AUSTIN – Governor Greg Abbott Monday joined Texas’s petition urging the U.S. Court of Appeals for the Fifth Circuit to vacate a federal license from the Nuclear Regulatory Commission that would bring spent nuclear fuel to a private storage facility in the Permian Basin. The petition argues that the Commission’s licensing decision exceeds its statutory authority, botches basic administrative-law principles, and fails to account for the environmental risks posed by a terrorist attack.
Congress declared decades ago that the federal government must dispose of America’s growing stockpile of spent nuclear fuel in a deep geologic repository at Yucca Mountain, Nevada. Instead of following the law, however, the federal government now proposes to pile up tons of this deadly radioactive waste on the surface of the world’s largest producing oilfield, at a private storage facility in West Texas. In licensing this strategic blunder, the Nuclear Regulatory Commission has run afoul of the Nuclear Waste Policy Act, the Atomic Energy Act, the Administrative Procedure Act, and the National Environmental Policy Act.

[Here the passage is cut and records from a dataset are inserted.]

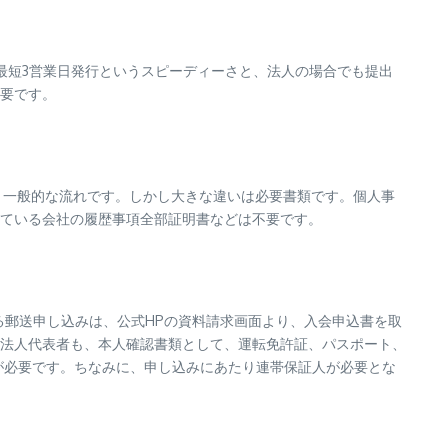
。最短3営業日発行というスピーディーさと、法人の場合でも提出
要です。
とごく一般的な流れです。しかし大きな違いは必要書類です。個人事
ている会社の履歴事項全部証明書などは不要です。
る郵送申し込みは、公式HPの資料請求画面より、入会申込書を取
法人代表者も、本人確認書類として、運転免許証、パスポート、
が必要です。ちなみに、申し込みにあたり連帯保証人が必要とな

"I will not let Texas become America’s dumping ground for deadly radioactive waste," said Governor Abbott. "That is why I signed House Bill 7 at a special session to ban the disposal or storage of high-level radioactive waste in Texas. And it is why I am suing the Nuclear Regulatory Commission over its illegal licensing decision in this case. I will continue pursuing every legal avenue to protect the Permian Basin, which is crucial to America’s energy security, and to keep all Texans safe from nuclear waste."